Smart city verso l’era 5G: la sfida si vince su mobilità e salute

Le città sono le piattaforme chiave sulle quali si testerà la portata innovativa della quinta generazione mobile. Benoit Hanssen, Cto di Wind Tre: “Ci sarà un salto di qualità nello sviluppo di servizi”

14 Mar 2019

F. Me

Le smart city sono la piattaforma “chiave” su cui si testerà l’efficacia e la portata innovativa del 5G. “E’ chiaro che con il 5G ci sarà un salto di qualità nello sviluppo dei servizi”, ha evidenziato Benoit Hanssen, Cto di Wind Tre, intervenuto oggi alla tavola “5G la generazione urbana”, nell’ambito della Milano Digital Week.

“Parliamo di applicazioni in moltissimi campi, continua il manager, che vanno dalle smart cities alla e-mobility, dall’e-health all’agriculture 2.0. Molte di queste applicazioni le stiamo sperimentando nel nostro 5G trial a L’Aquila e a Prato con risultati molto significativi, sia in termini di velocità delle prestazioni che sotto il profilo della qualità dei servizi e delle componenti di rete. Questo progetto ha un ruolo cruciale per preparare il terreno per i prossimi lanci commerciali sui quali Wind Tre avrà un ruolo da protagonista”.
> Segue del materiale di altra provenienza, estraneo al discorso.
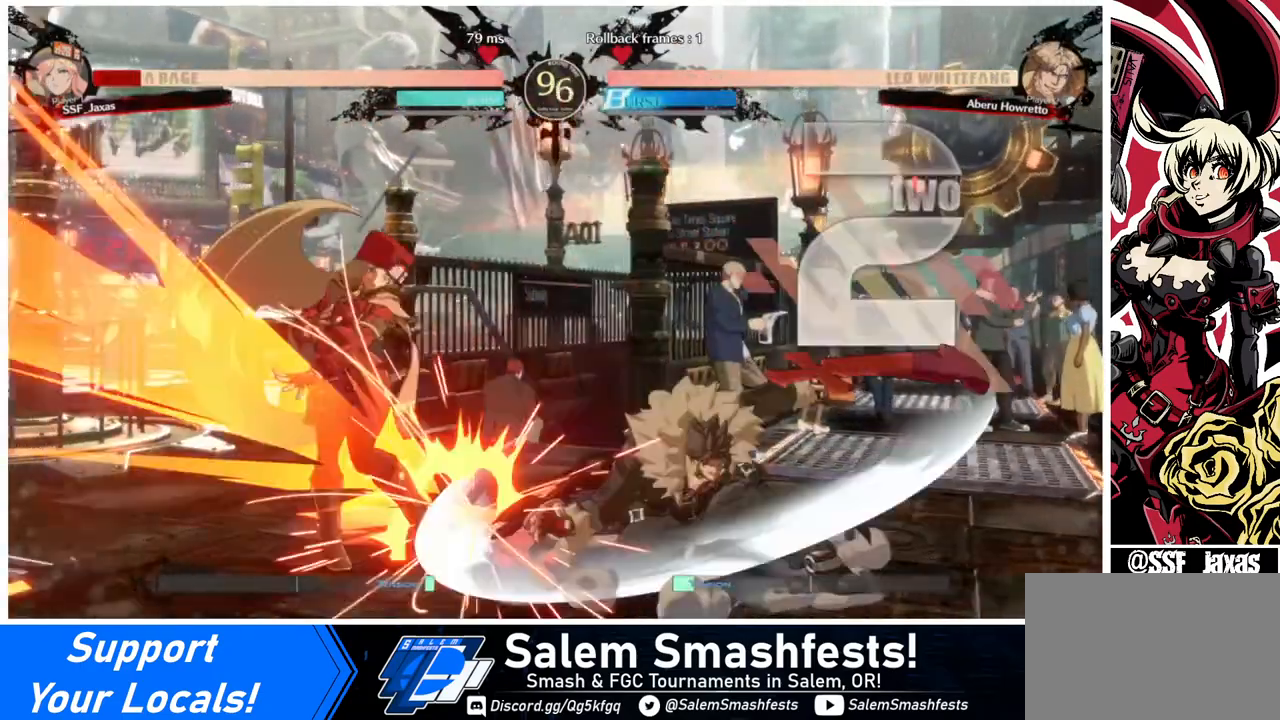
{"buttons": ["DPAD_DOWN", "DPAD_LEFT"], "events": [[320, "SQUARE", "up"], [320, "TRIANGLE", "up"]]}
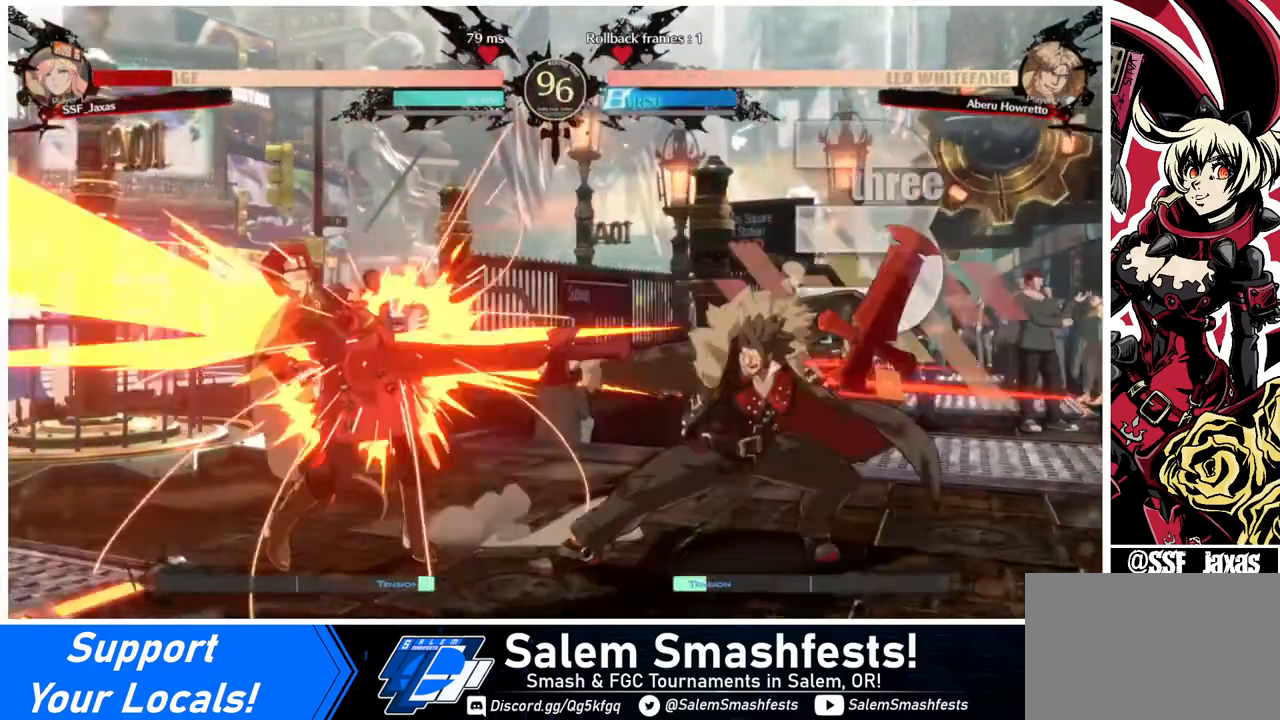
{"buttons": ["DPAD_DOWN", "DPAD_LEFT"], "events": []}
L’Unione europea ha lanciato l’iniziativa 5G City, nell’ambito di Horizon 2020,  coordinata dal centro di ricerca spagnolo i2Cat, con la finalità di creare una piattaforma aperta, che estenda il modello cloud centralizzato per supportare lo sviluppo di soluzioni dedicate alle Smart Cities.
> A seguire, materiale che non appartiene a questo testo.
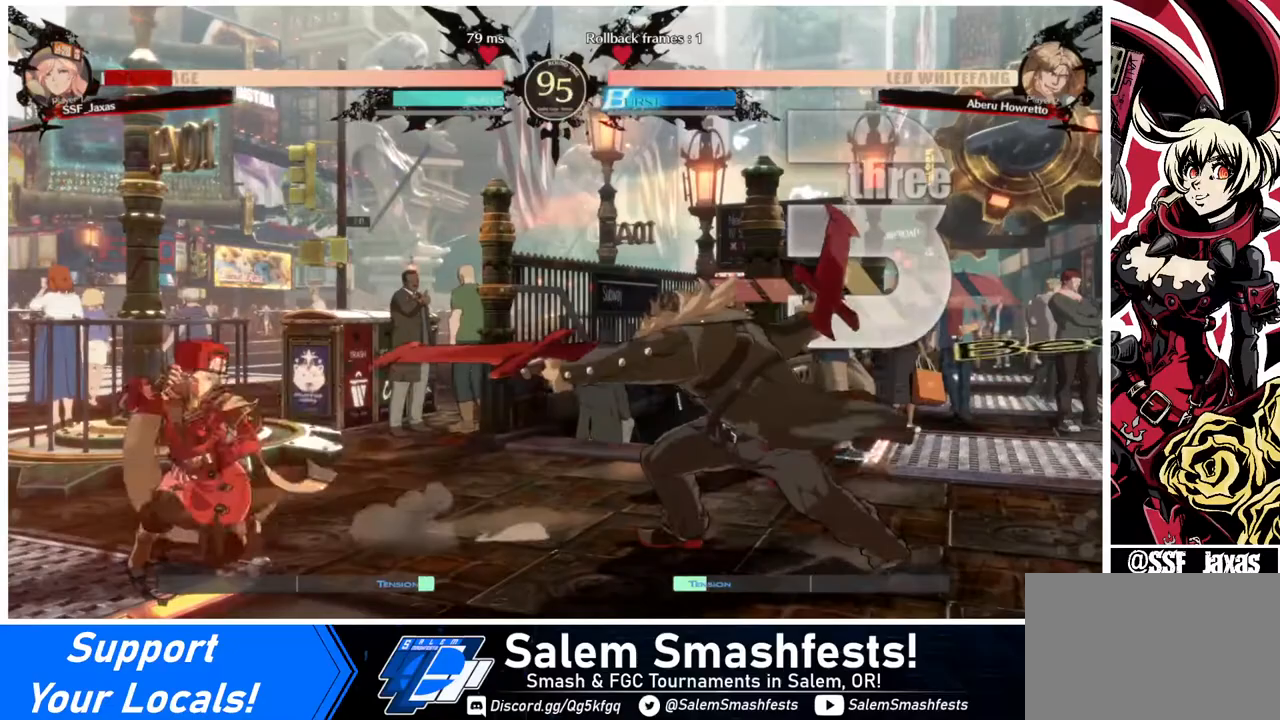
{"buttons": ["DPAD_UP", "DPAD_RIGHT"], "events": [[280, "DPAD_DOWN", "up"], [320, "DPAD_LEFT", "up"], [320, "DPAD_UP", "down"], [360, "DPAD_RIGHT", "down"]]}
I costi e le funzionalità delle reti vengono ottimizzati attraverso il nuovo modello Neutral Host, con cui il proprietario dell’infrastruttura offre “porzioni” (slices) di capacità di rete ai diversi possibili service provider 5G. Grazie ad un lavoro sinergico, che coinvolge anche pubbliche amministrazioni e imprese locali, è possibile realizzare network di telecomunicazioni con un maggiore riutilizzo delle infrastrutture esistenti.
5GCity prevede dimostrazioni finali nelle città di Barcellona, Bristol e Lucca, per valutare gli ecosistemi 5G mediante specifici casi d’uso. Il programma 5GCity vede la collaborazione di un consortium composto da diciotto partner di sette Paesi europei, con la presenza di importanti realtà nazionali nel settore delle nuove tecnologie, delle telecomunicazioni e dei media, oltre al supporto di enti pubblici e istituzionali.
Wind Tre ha offerto il suo contributo attraverso la definizione dei requisiti di rete 5G per servizi innovativi digitali relativi alla fruizione di contenuti multimediali.